Andrew Keevers, assistant research director for SelectingSuper, says that whenever their super returns fall, members suddenly pay much more attention to the fees they are paying. And high fees sometimes acted as a trigger for members to change funds.
“Fees are a really easy measure for fund members to check,” Bresnahan says. “If you have less than $100,000 in super savings, you shouldn’t be paying more than 1.5% [of your assets] a year in fees,” he says. “And if you have more than $100,000 in super, you should be paying less than 1%.
“If you are paying more than that, you are paying over the odds.”
Super fund researcher Chant West released a report recently that once again confirms that the average management fees charged by retail superannuation master trusts are markedly higher than corporate master trusts, industry funds and public-sector funds – even when the in-built financial adviser fees that apply to many members of retail master trusts are not included.
“It is standard industry practice not to rebate [to a member] the in-built adviser commission where the member invests direct in a [retail] fund,” points out Chant West principal Warren Chant.
Public-sector funds are the least expensive of the big super funds with industry funds the second least expensive.
FOUR. What members with big balances should watch:
Members of large funds who have particularly high balances should really keep a close watch on fees. The impact of high fees on their net returns can be extremely hard-hitting – unless their funds offer some kind of discounting for high balances.
Andrew Keevers of SelectingSuper says many corporate master trusts provide special fee deals to super members with balances over set amounts of, for instance, $400,000 or $1 million.
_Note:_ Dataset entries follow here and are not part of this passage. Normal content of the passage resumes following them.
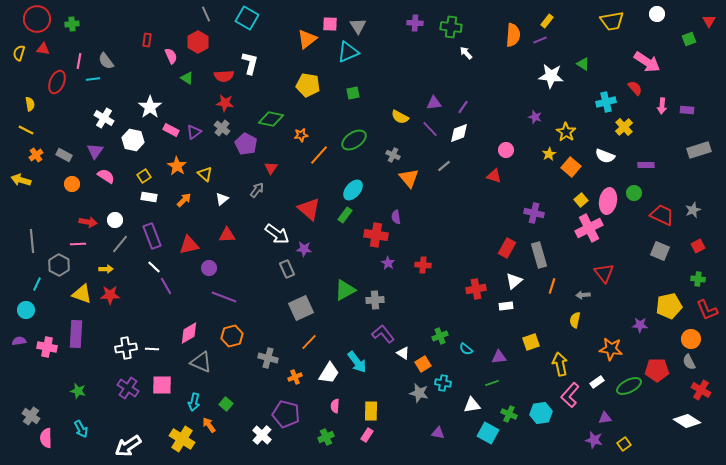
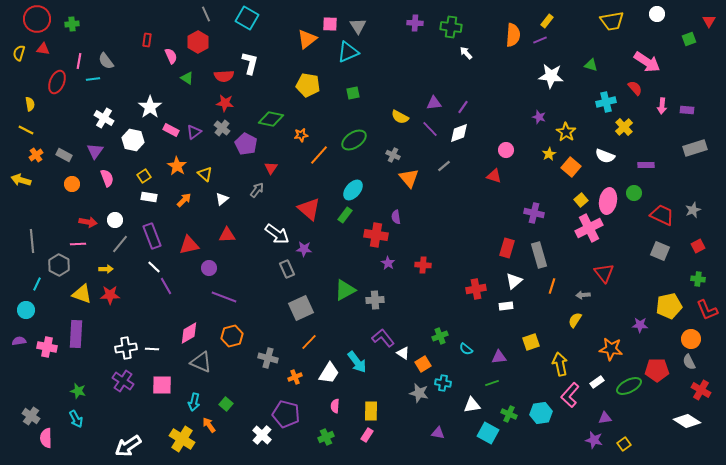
green triangle at (583, 64): moved 8 px right, 1 px down; rotated 16 degrees counterclockwise
purple star at (535, 117): moved 4 px right
gray rectangle at (699, 150): moved 4 px left, 2 px up
pink semicircle at (106, 176): moved 1 px right, 2 px down; rotated 36 degrees clockwise
red rectangle at (507, 248): rotated 12 degrees counterclockwise
yellow semicircle at (575, 320): rotated 21 degrees clockwise
purple L-shape at (383, 334): moved 4 px down
purple cross at (128, 388): moved 5 px left, 7 px up
cyan arrow at (81, 429): moved 5 px left, 10 px up
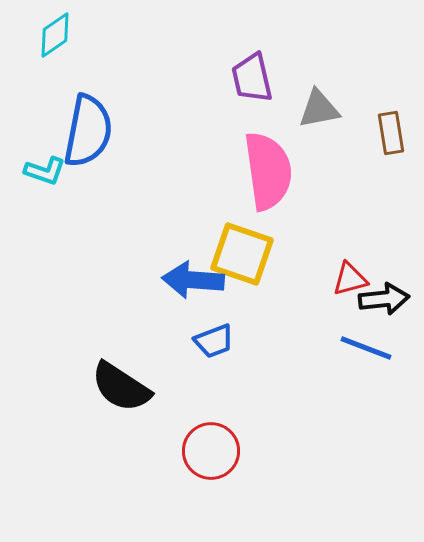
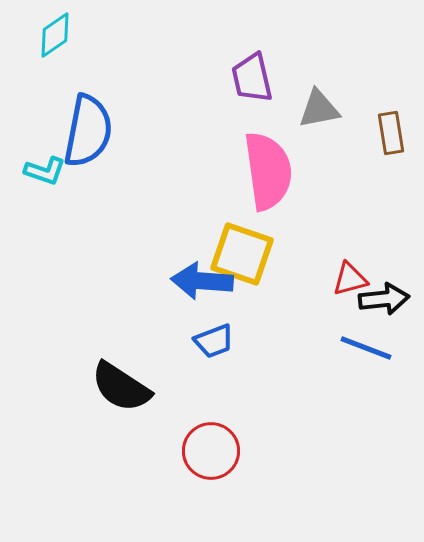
blue arrow: moved 9 px right, 1 px down
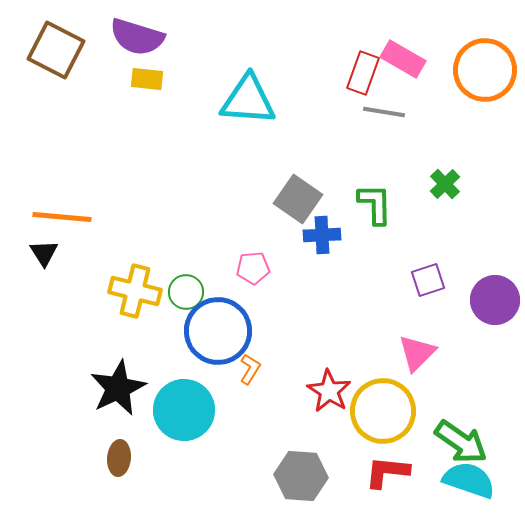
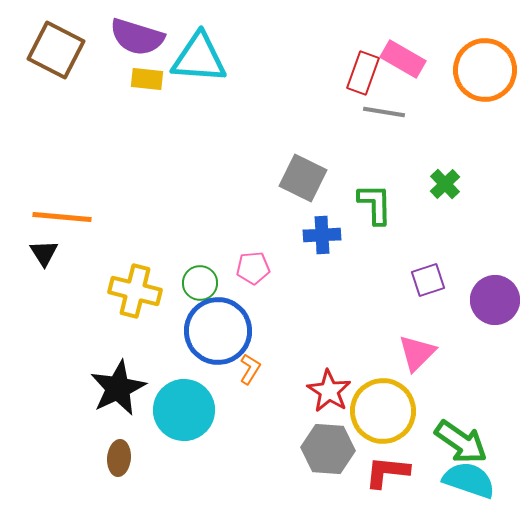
cyan triangle: moved 49 px left, 42 px up
gray square: moved 5 px right, 21 px up; rotated 9 degrees counterclockwise
green circle: moved 14 px right, 9 px up
gray hexagon: moved 27 px right, 27 px up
Keevers says few industry funds apply some sort of fee cap for members with high balances. Among the exceptions is industry fund VicSuper. (This public-offer industry fund has $1500 cap on the majority of its fees once a member’s super savings reach $300,000.)
FIVE. Understand fee structures of DIY funds:
One attraction of self-managed funds for members with above-average balances is that a fixed-dollar fee can be calculated for their administration fees – no matter the size of the balances.
For instance, DIY fund administration service Heffron Consulting in NSW generally charges $2000 to $3000 a year to administer a fund – a charge that includes auditor and regulator fees. (The charge does not include any investment management, investment transaction or financial planning costs that a fund might incur.)
Martin Heffron, a co-principal of Heffron Consulting, says the highest administration fees (towards $3000) are charged to funds in the pension-paying phase that are more complicated to administer. “And we reserve the rights to charge more than the standard fee if a fund has a particularly high number of investment transactions,” he says.
Graeme Colley, superannuation strategy manager for DIY fund administrator Super Concepts, says the average administration fee charged by his firm to a fund with $900,000 to $1 million in assets is about $1900 a year compared to about $2700 for a fund with more than $7 million in assets. The difference in the charges would be explained by the fact that bigger funds tend to have the most investment transactions.
SIX. Understand what is involved with a DIY fund:
Anyone who is contemplating a DIY fund should first consult a quality financial planner, in my opinion, to really understand what’s involved with setting a compulsory fund investment strategy, setting the fund’s asset allocation, selecting investments and understanding the strict rules controlling these funds.
Running a DIY fund without expert advice can be tough work.